(Beginning of Selected passage)

Prithvi will also output embeddings for each time step that was passed to it.

In this example we extract the three individual time step embeddings for each
input triple and visualize those using PCA as in the previous example.

In [None]:
mean = np.array(mean)
std = np.array(std)

mean = mean[:, None, None]
std = std[:, None, None]

long_embeddings = []

for ts in chips:
    ts = rearrange(ts, "t c h w -> 1 c t h w")
    ts = ts.astype(np.float32)
    if ts.shape[2] == 3:
        embedding = model.forward_encoder(torch.from_numpy(ts), mask_ratio=0.0)
        cls_embedding = embedding[:, 0, :].detach().cpu().numpy().ravel()
        embedding = rearrange(embedding[:, 1:, :], "1 (t n) d -> 1 t n d", t=3)[0]
        embedding = reduce(embedding, "t n d -> t d", "mean").detach().numpy()
        t0, t1, t2 = embedding
        long_embeddings.extend([t0] + [t1] + [t2])

In [None]:
# Run PCA
pca = decomposition.PCA(n_components=1)
pca_result = pca.fit_transform(long_embeddings)

plt.xticks(rotation=-45)

# Plot all points in blue first
plt.scatter(np.arange(18), pca_result, color="blue")

### And finally, some finetuning

We are going to train a classifier head on the embeddings and use it to detect fires.

In [None]:
# Label the images we downloaded
# 0 = Cloud
# 1 = Forest
# 2 = Fire
labels = np.array([0, 1, 1, 2, 2, 2])

# Split into fit and test manually, ensuring we have all 3 classes in both sets
fit = [0, 1, 3]
test = [2, 4, 5]

# Train a support vector machine model
clf = svm.SVC()
clf.fit(embeddings[fit], labels[fit])

# Predict classes on test set
prediction = clf.predict(embeddings[test])

# Perfect match for SVM
match = np.sum(labels[test] == prediction)
print(f"Matched {match} out of {len(test)} correctly")

In [None]:
# Naive bayes does not learn about the clouds
clf = MultinomialNB()
clf.fit(embeddings[fit] + 100, labels[fit])

# Predict classes on test set
prediction = clf.predict(embeddings[test] + 100)

match = np.sum(labels[test] == prediction)
print(f"Matched {match} out of {len(test)} correctly")

(End of Selected passage)

▶ _Exercise A_: Rewrite the part of the notebook excerpt that begins with the words containing "# Perfect match" and ends with "clf = MultinomialNB()", putting "predicted" in place of "prediction".
▶ _Exercise B_: Name every class that the notebook excerpt uses to label the images, with the number assigned to each.

(Beginning of Data to examine)

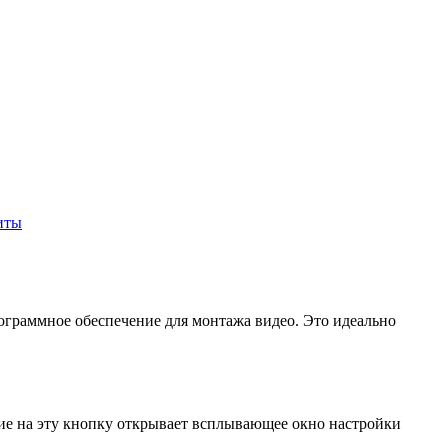
иты
ограммное обеспечение для монтажа видео. Это идеально
ие на эту кнопку открывает всплывающее окно настройки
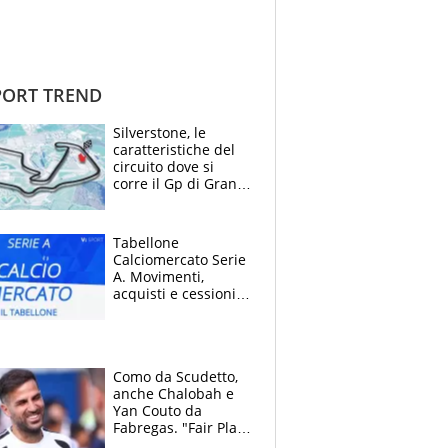
ORT TREND
Silverstone, le
caratteristiche del
circuito dove si
corre il Gp di Gran
Bretagna del
Motomondiale
Tabellone
Calciomercato Serie
A. Movimenti,
acquisti e cessioni:
estate 2026-27
Como da Scudetto,
anche Chalobah e
Yan Couto da
Fabregas. "Fair Play
Finanziario?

(End of Data to examine)

▶ _Response area A_:
# Perfect match for SVM
match = np.sum(labels[test] == predicted)
print(f"Matched {match} out of {len(test)} correctly")

In [None]:
# Naive bayes does not learn about the clouds
clf = MultinomialNB()

▶ _Response area B_: Cloud (0), Forest (1), Fire (2)